*Task statement*. Please transcribe the passage on Jerusalem's mosques from "This page attempts" up to and including "management and administration.".

--- START OF Quoted text ---

This page attempts to enlist all the known mosques in the city of Jerusalem
circa 690 CE
al-Buraq Mosque (مسجد البراق), located at the western flank of the Temple Mount (Haram al-Sharif) beside the Morocco Gate. The mosque (windowed structure to the left) is located north of the Bab al-Magharibah. The chain gate minaret is also visible to the right in the background. al-Buraq Mosque is a subterranean barrel vault built next to al-Buraq Wall (Western Wall). The mosque is still open for prayers as worshipers use this entrance located in al-Aqsa’s western corridor.
circa 640 CE
Masjid al-Omer (مسجد عمر) inside the Haram al-Sharif. This is the original purported location where according to tradition Omar ibn al-Khattab offered Salah when he arrived in the city after it surrendered to Muslim forces in 640 CE. Today it is used as a wherehouse for the al-Aqsa management and administration.
circa 690 CE
al-Aqsa Mosque (المسجد الأقصى), the mosque was originally a small prayer house built by the Rashidun caliph Umar, but was rebuilt and expanded by the Umayyad caliph Abd al-Malik and finished by his son al-Walid in 705 CE. It was first built 40 years after al-Masjid al-Haram in Mecca. The current construction of the al-Aqsa Mosque is dated to the early Umayyad period of rule in Palestine. According to several Muslim scholars, including Mujir ad-Din, al-Suyuti, and al-Muqaddasi, the mosque was reconstructed and expanded by the caliph Abd al-Malik in 690 along with the Dome of the Rock.

--- END OF Quoted text ---
--- START OF Recorded information ---

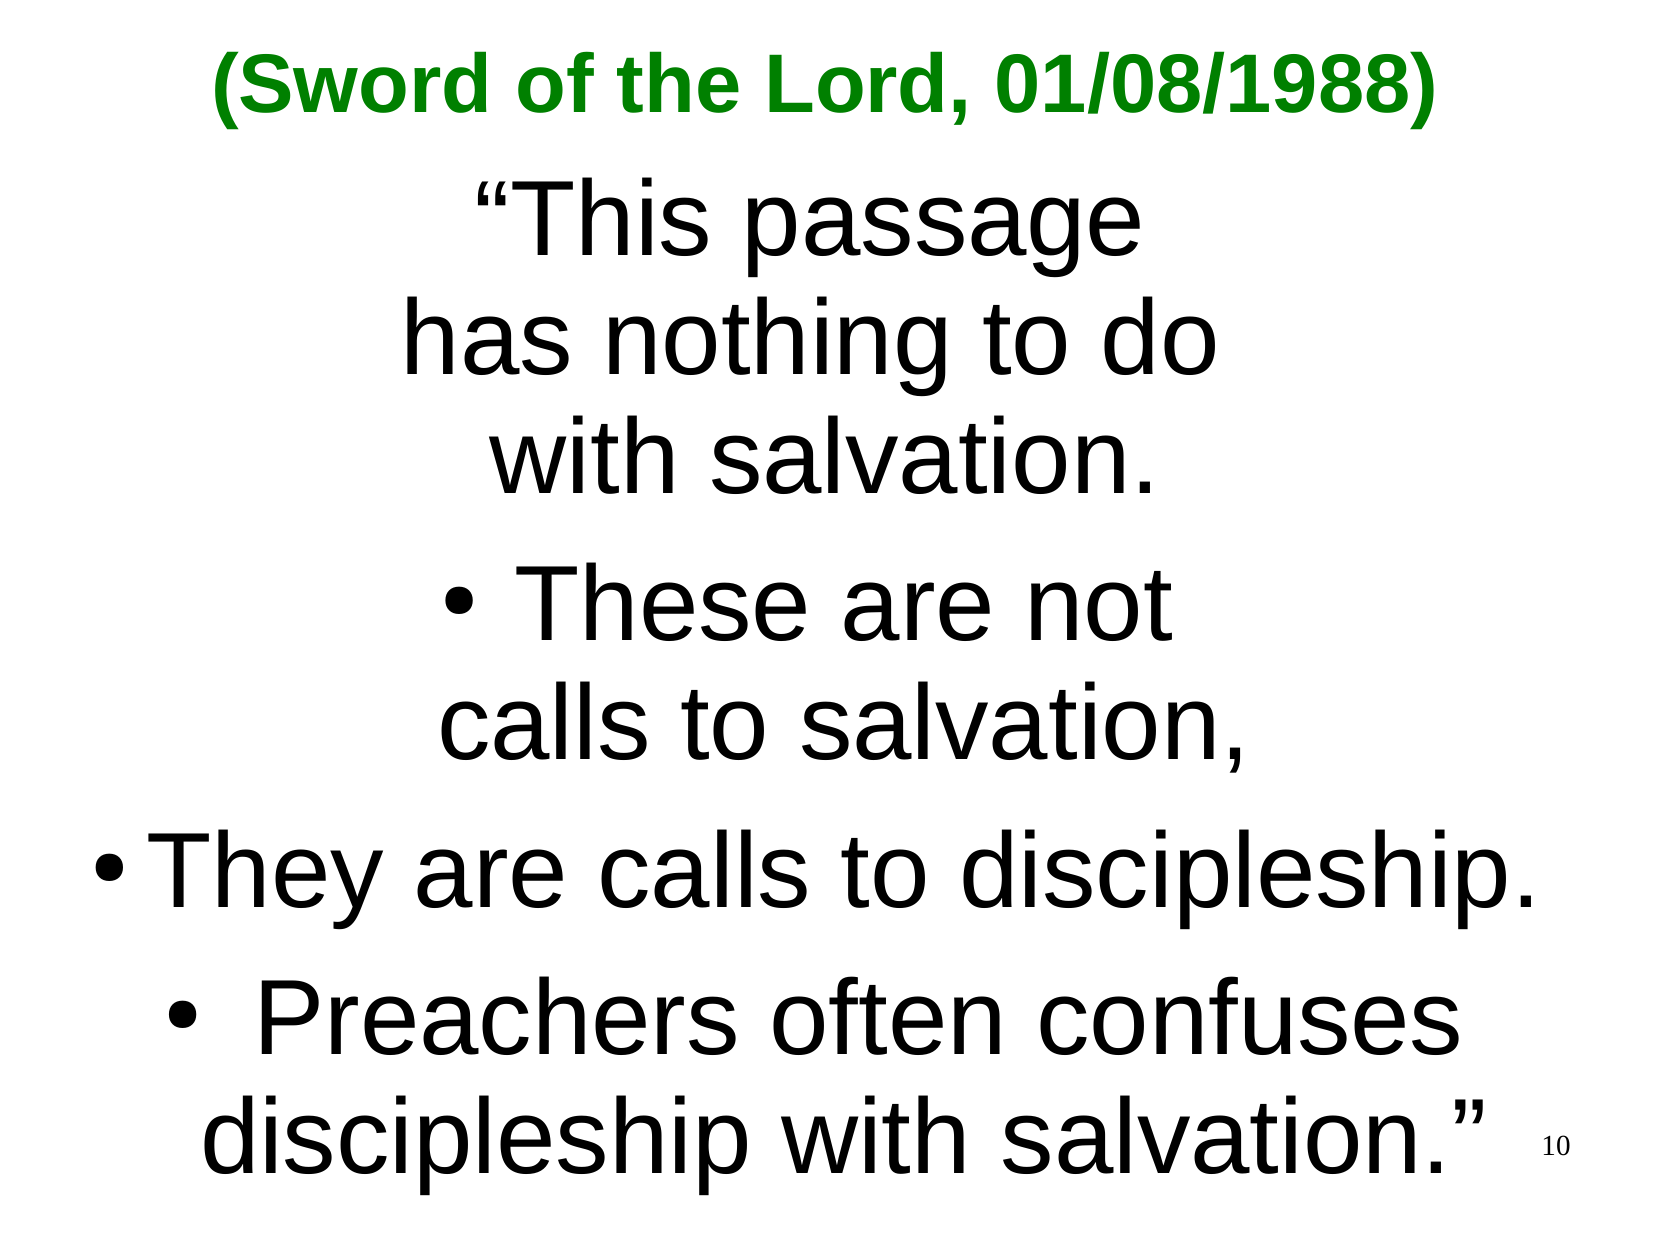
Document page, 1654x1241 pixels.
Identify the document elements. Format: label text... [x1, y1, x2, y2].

list (Sword of the Lord, 01/08/1988) “This passage has nothing to do with salvation. These are not calls to salvation, They are calls to discipleship. Preachers often confuses discipleship with salvation.” [37, 37, 1613, 1201]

--- END OF Recorded information ---

*Complete answer*.
This page attempts to enlist all the known mosques in the city of Jerusalem
circa 690 CE
al-Buraq Mosque (مسجد البراق), located at the western flank of the Temple Mount (Haram al-Sharif) beside the Morocco Gate. The mosque (windowed structure to the left) is located north of the Bab al-Magharibah. The chain gate minaret is also visible to the right in the background. al-Buraq Mosque is a subterranean barrel vault built next to al-Buraq Wall (Western Wall). The mosque is still open for prayers as worshipers use this entrance located in al-Aqsa’s western corridor.
circa 640 CE
Masjid al-Omer (مسجد عمر) inside the Haram al-Sharif. This is the original purported location where according to tradition Omar ibn al-Khattab offered Salah when he arrived in the city after it surrendered to Muslim forces in 640 CE. Today it is used as a wherehouse for the al-Aqsa management and administration.